5. Census-based financing of special education programs. I used to strongly favor the “flat” or census based special education funding approach because of the increased flexibility and reduced incentive to identify children with marginal disabilities. For those not familiar, census based funding for special education involves setting a statewide average (or some other arbitrary) rate of assumed children with disabilities that exist in all school districts and then funding on that arbitrarily set assumed rate. Okay… those of you working in the field of special education can see the problem with this already… but that hasn’t slowed the policy momentum in this direction, has it?
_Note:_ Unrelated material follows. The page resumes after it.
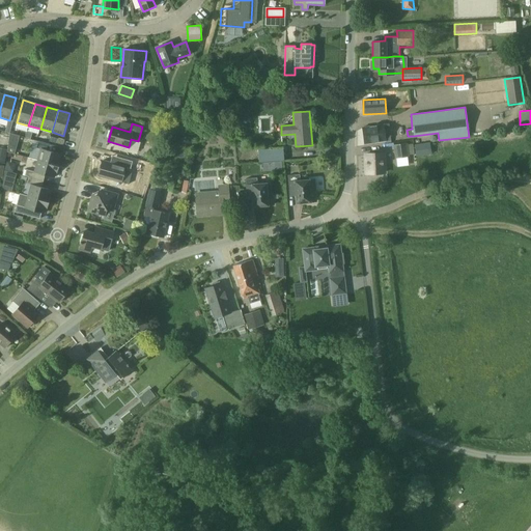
[(389,123),(362,128),(364,144),(386,141),(386,143),(388,143),(387,139),(391,138),(389,123)]
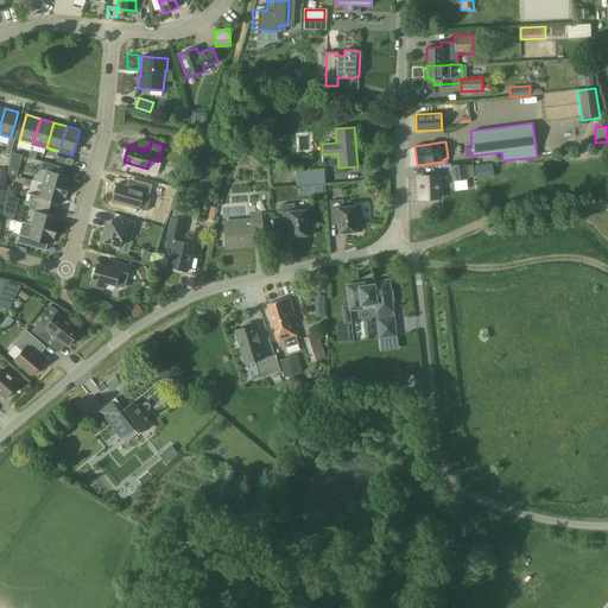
[(7,173),(18,176),(23,154),(12,152),(7,173)]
After evaluating a handful of state special education finance programs, I’ve changed my mind… quite strongly. Hey… we don’t provide the same amout of poverty based funding across districts – because the concentration of children in poverty varies by neighborhood and town. We don’t provide the same level of funding for bilingual education programs – because the concentrations of children with limited English speaking skills varies by neighborhood and town. And, as I’ve come to learn, the concentrations of children with various forms of disabilities vary by neighborhood and town… and in some cases in logical and explanable ways. Large town and small city hubs that are otherwise distant from major urban centers and surrounded by rural areas often have much higher rates of children with disabilities than their surrounding rural districts. These patterns show up in both school enrollment data and in U.S. Census data based on resident responses (not school identification practices). It seems logical that parents having children identified with a disability might choose to relocate to the nearest population hub where a wider array of social and medical services are available. Whatever the reasons, disability population concentrations, like poverty, vary widely from one location to the next across states. And quite often, disability concentrations vary in relation to poverty and even minority student concentrations. In two states where I have conducted recent analyses, higher poverty school districts are systematically disadvantaged by this flat approach to special education funding.
I will continue to update this list over time.